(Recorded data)

####################

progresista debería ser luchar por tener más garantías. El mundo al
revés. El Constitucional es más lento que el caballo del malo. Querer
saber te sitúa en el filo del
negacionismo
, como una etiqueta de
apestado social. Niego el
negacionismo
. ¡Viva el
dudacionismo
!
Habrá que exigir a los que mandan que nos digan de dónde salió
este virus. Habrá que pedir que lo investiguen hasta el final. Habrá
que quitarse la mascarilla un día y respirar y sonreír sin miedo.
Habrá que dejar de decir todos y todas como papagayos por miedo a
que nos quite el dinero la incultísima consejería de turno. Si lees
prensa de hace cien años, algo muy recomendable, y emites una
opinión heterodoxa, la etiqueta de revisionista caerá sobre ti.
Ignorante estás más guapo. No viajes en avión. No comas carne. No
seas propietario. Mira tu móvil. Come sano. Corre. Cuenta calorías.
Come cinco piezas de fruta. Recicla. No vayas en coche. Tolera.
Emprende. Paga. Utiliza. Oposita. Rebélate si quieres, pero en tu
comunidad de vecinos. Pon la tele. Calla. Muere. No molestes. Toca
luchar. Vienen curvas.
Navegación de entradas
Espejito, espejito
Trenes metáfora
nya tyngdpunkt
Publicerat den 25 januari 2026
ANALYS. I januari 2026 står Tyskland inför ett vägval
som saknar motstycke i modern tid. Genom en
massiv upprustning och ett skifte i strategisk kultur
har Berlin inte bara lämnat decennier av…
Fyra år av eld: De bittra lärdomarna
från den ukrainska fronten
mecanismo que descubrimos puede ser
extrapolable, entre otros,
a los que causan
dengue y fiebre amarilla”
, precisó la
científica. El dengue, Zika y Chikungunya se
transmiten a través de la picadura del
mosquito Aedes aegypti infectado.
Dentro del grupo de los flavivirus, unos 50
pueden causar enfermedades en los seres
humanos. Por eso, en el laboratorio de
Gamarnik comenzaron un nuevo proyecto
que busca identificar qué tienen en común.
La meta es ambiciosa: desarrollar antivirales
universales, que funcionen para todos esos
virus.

####################

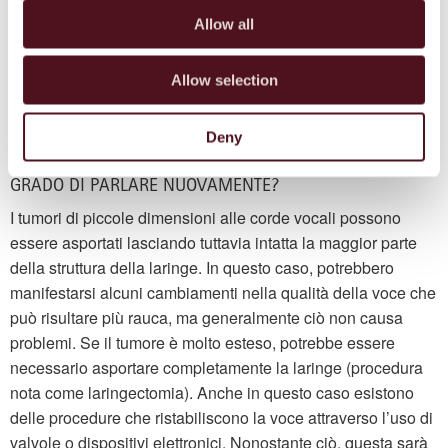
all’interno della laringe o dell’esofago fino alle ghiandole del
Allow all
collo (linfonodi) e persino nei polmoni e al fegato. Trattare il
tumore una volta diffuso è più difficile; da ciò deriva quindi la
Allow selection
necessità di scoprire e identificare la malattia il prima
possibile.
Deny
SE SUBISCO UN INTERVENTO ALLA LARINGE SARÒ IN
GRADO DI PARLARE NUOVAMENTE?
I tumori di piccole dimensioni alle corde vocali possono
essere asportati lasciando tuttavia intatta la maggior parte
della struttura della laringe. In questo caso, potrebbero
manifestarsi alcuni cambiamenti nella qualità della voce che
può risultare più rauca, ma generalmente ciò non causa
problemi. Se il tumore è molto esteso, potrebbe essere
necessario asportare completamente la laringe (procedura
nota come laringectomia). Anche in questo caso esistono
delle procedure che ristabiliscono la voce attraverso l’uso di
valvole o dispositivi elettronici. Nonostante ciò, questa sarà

####################

Problem to solve: Please, from the entries above, set down exactly the lines from the one containing "Ignorante estás más" through the one containing "Emprende. Paga. Utiliza.", and only those.

Task result:
Ignorante estás más guapo. No viajes en avión. No comas carne. No
seas propietario. Mira tu móvil. Come sano. Corre. Cuenta calorías.
Come cinco piezas de fruta. Recicla. No vayas en coche. Tolera.
Emprende. Paga. Utiliza. Oposita. Rebélate si quieres, pero en tu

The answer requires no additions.